Desafios do Atlântico Sul em Debate no 3º Simpósio Marítimo da ZOPACAS

Na última reunião do 3º Simpósio Marítimo da Zona de Paz e Cooperação do Atlântico Sul (ZOPACAS), que ocorreu no Rio de Janeiro, autoridades civis e militares brasileiras se uniram a delegações internacionais para discutir as complexidades atuais que permeiam a região. Este encontro, que surge em um contexto global repleto de tensões geopolíticas e inseguranças nos mares, marca uma nova etapa na implementação da Estratégia de Cooperação do bloco.

O ministro das Relações Exteriores, Mauro Vieira, fez a abertura do evento ressaltando que este simpósio representa uma das primeiras ações concretas da revitalização da ZOPACAS. Ele destacou os efeitos que os conflitos globais têm exercido na segurança marítima, com implicações diretas nas cadeias de suprimento internacionais. A necessidade de diálogo foi um ponto central em sua fala, enfatizando que “quando a diplomacia falha, impõe-se mais diplomacia”.

Falando sobre a importância do Atlântico Sul, o ministro da Defesa, José Múcio Monteiro, alertou para o crescente enfraquecimento das instituições multilaterais e reiterou que a cooperação entre países da região se torna cada vez mais essencial. Segundo ele, o oceano e suas rotas comerciais retornaram ao foco da geopolítica, não apenas pela sua relevância econômica, mas também pela disputa por recursos naturais.

O almirante Marcos Sampaio Olsen, comandante da Marinha do Brasil, reforçou que a segurança nos mares é vital para o desenvolvimento nacional, embora os oceanos possam se tornar focos de ameaça quando não se encontram adequadamente vigiados. Ele apresentou as iniciativas da Marinha voltadas ao monitoramento de atividades marítimas, à realização de exercícios conjuntos e à capacitação de recursos humanos, tudo voltado para a interoperabilidade entre as nações da região.
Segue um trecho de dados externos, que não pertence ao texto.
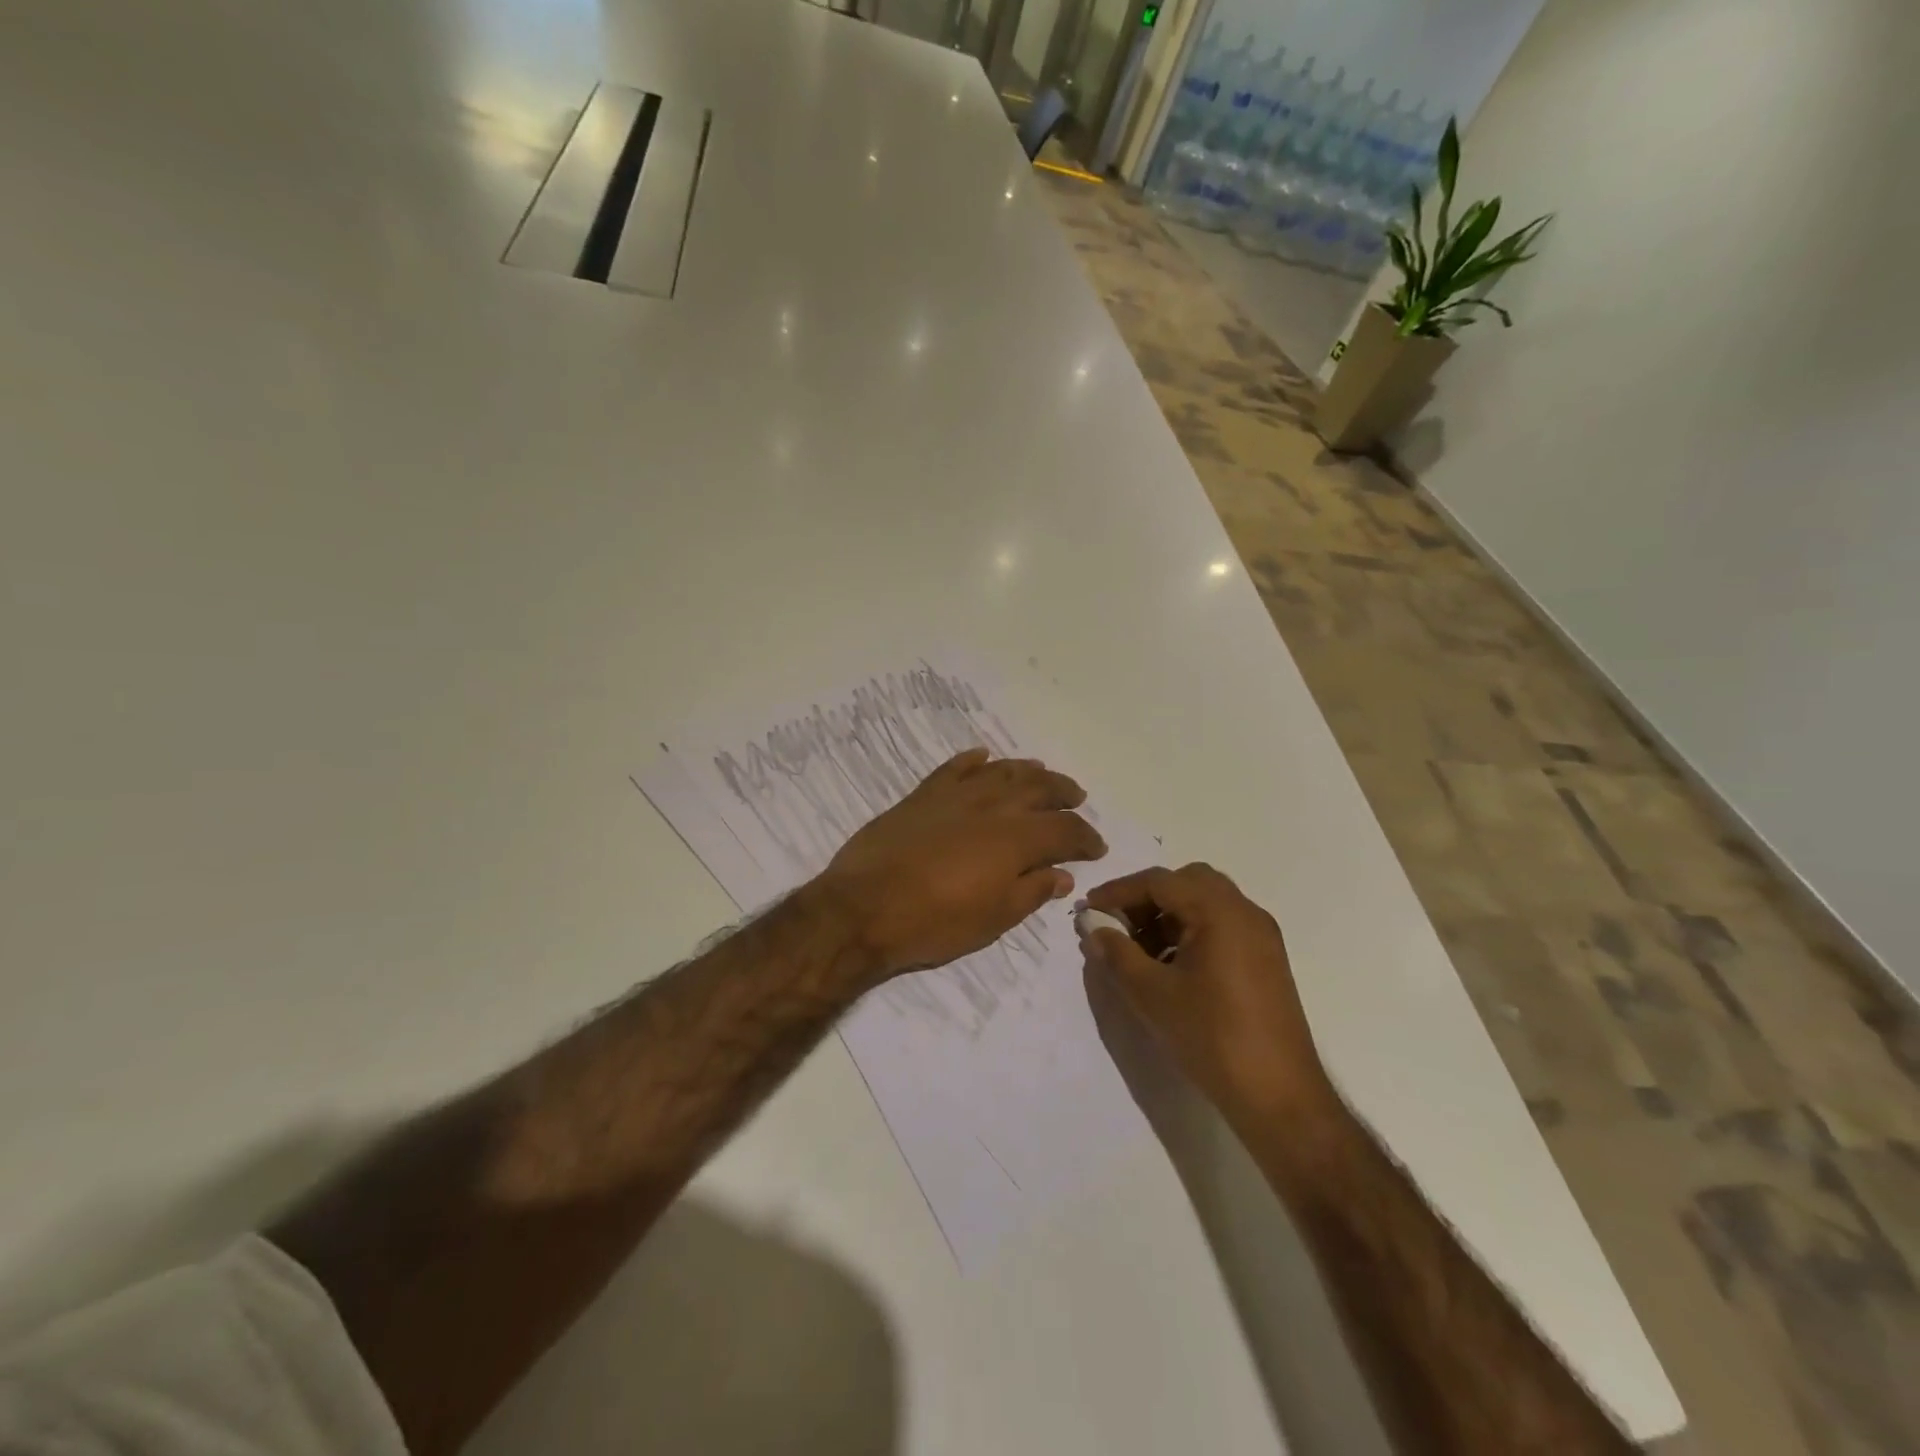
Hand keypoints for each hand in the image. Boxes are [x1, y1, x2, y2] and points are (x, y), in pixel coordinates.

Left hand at [816, 748, 1106, 980]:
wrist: (864, 908)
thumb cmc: (935, 922)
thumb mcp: (994, 919)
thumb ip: (1032, 891)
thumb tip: (1062, 875)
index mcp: (1016, 839)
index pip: (1065, 829)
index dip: (1085, 837)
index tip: (1096, 847)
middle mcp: (992, 806)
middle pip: (1038, 788)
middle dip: (1063, 792)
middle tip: (1076, 798)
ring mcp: (955, 795)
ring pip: (1000, 771)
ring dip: (1026, 770)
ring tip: (1041, 773)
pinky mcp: (922, 794)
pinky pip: (954, 767)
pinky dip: (973, 760)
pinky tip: (983, 758)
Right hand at [1083, 864, 1334, 1126]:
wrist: (1279, 1097)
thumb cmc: (1211, 1037)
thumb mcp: (1152, 994)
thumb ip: (1117, 954)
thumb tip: (1093, 929)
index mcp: (1220, 912)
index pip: (1160, 881)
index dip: (1119, 891)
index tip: (1089, 910)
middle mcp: (1245, 912)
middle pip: (1187, 882)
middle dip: (1147, 898)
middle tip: (1118, 925)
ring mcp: (1261, 936)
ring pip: (1205, 903)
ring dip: (1168, 915)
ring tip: (1138, 950)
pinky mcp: (1266, 960)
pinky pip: (1221, 926)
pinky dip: (1190, 931)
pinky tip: (1169, 967)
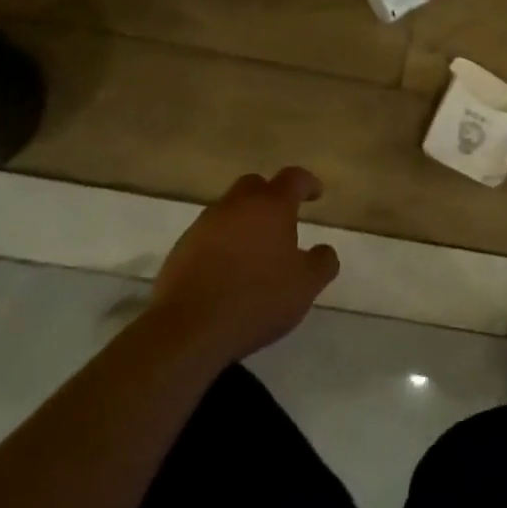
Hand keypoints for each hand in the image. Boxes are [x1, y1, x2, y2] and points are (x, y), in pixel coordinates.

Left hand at [143, 167, 339, 368]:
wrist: (188, 329)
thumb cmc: (256, 299)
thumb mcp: (305, 286)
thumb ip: (322, 263)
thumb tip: (325, 250)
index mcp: (271, 205)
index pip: (294, 178)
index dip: (308, 183)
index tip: (316, 193)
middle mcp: (237, 204)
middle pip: (256, 186)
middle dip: (270, 197)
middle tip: (281, 221)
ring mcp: (205, 224)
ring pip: (229, 210)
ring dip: (244, 222)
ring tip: (254, 252)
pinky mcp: (181, 248)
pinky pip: (208, 236)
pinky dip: (221, 245)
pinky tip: (226, 272)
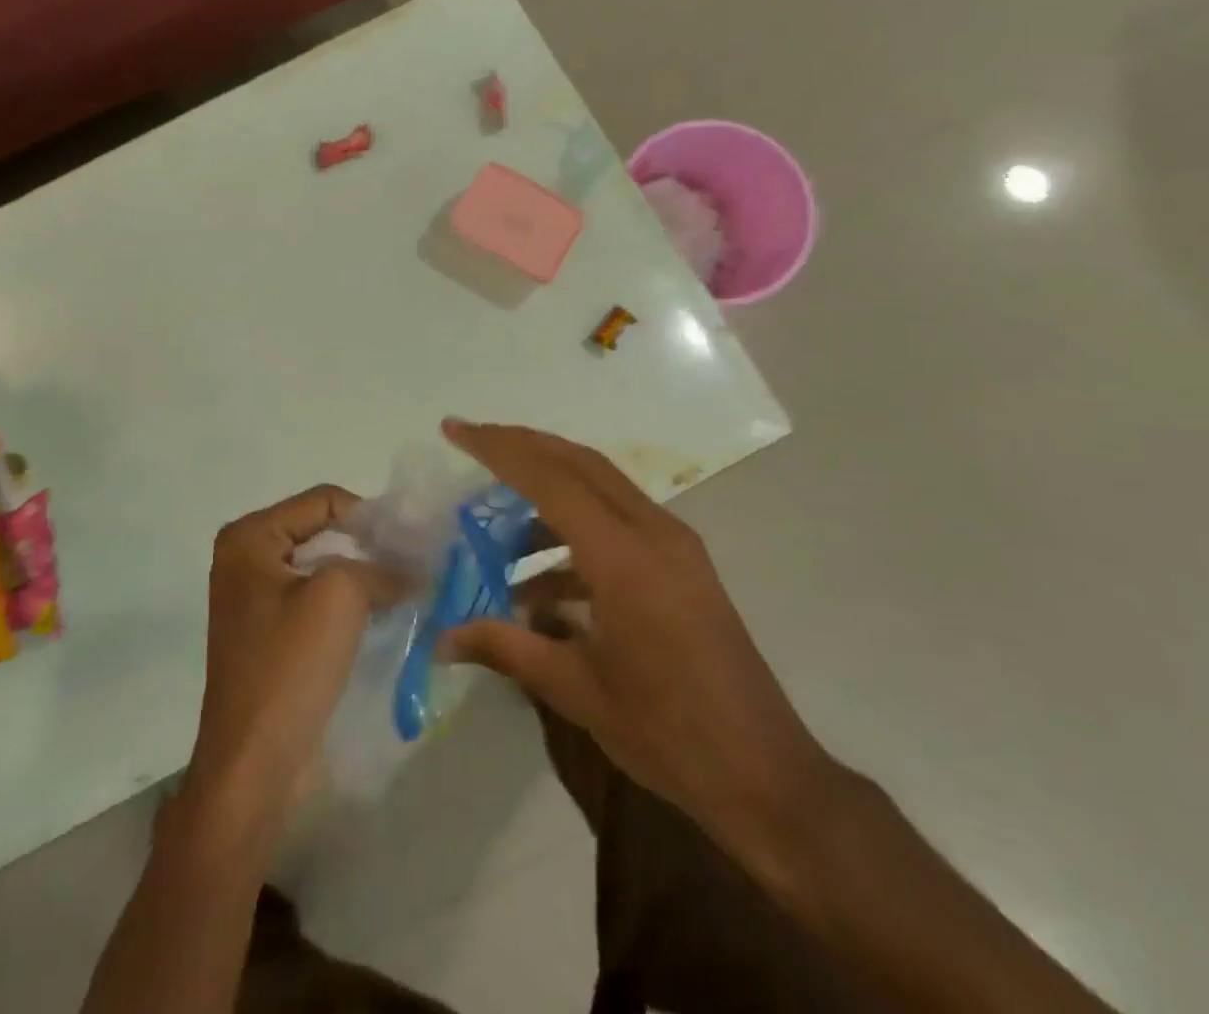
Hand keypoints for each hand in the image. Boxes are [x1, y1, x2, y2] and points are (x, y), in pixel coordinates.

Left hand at [184, 485, 389, 826]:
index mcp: (249, 538)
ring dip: (362, 576)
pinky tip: (382, 616)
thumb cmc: (289, 666)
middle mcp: (245, 559)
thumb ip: (379, 566)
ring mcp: (254, 600)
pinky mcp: (268, 636)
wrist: (254, 766)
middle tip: (415, 563)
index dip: (370, 515)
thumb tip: (411, 568)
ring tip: (406, 589)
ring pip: (322, 568)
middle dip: (368, 546)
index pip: (323, 501)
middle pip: (321, 531)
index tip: (413, 541)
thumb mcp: (340, 596)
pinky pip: (315, 602)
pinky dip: (348, 604)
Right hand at [440, 421, 842, 882]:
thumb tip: (441, 640)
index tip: (455, 430)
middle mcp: (653, 533)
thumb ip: (504, 648)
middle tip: (471, 441)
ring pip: (600, 486)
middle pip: (578, 462)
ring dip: (548, 489)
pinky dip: (574, 531)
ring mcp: (674, 546)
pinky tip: (542, 581)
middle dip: (521, 445)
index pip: (550, 478)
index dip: (497, 448)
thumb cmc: (667, 733)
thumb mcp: (575, 690)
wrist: (767, 778)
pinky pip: (618, 521)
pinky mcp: (682, 565)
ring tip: (496, 526)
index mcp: (624, 556)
Em adição, o chefe do Estado-Maior da Marinha, almirante Arthur Fernando Bottega Corrêa, sublinhou que a paz no Atlântico Sul não é assegurada naturalmente, dependendo de ações contínuas, capacidades estratégicas e cooperação regional. O almirante também abordou a complexidade do cenário internacional contemporâneo, que exige uma integração eficaz entre defesa naval e segurança marítima.

Dentre os variados desafios discutidos, questões como pirataria, crime organizado transnacional e pesca ilegal emergiram como preocupações prioritárias que demandam respostas coordenadas. O consenso entre os palestrantes destacou a relevância da ZOPACAS como um mecanismo regional de governança, fundamentado na cooperação, no respeito à soberania e no fortalecimento do protagonismo dos países do Atlântico Sul.

O simpósio concluiu com um apelo à colaboração maior entre a América do Sul e a África, visando a aumentar a troca de informações e a realização de projetos conjuntos. Assim, a nova Estratégia de Cooperação servirá como o guia para transformar esses alinhamentos políticos em ações concretas. O Brasil busca, portanto, consolidar a ZOPACAS como uma plataforma essencial em um contexto internacional de mudanças, promovendo um Atlântico Sul que preze pela paz, segurança e desenvolvimento sustentável.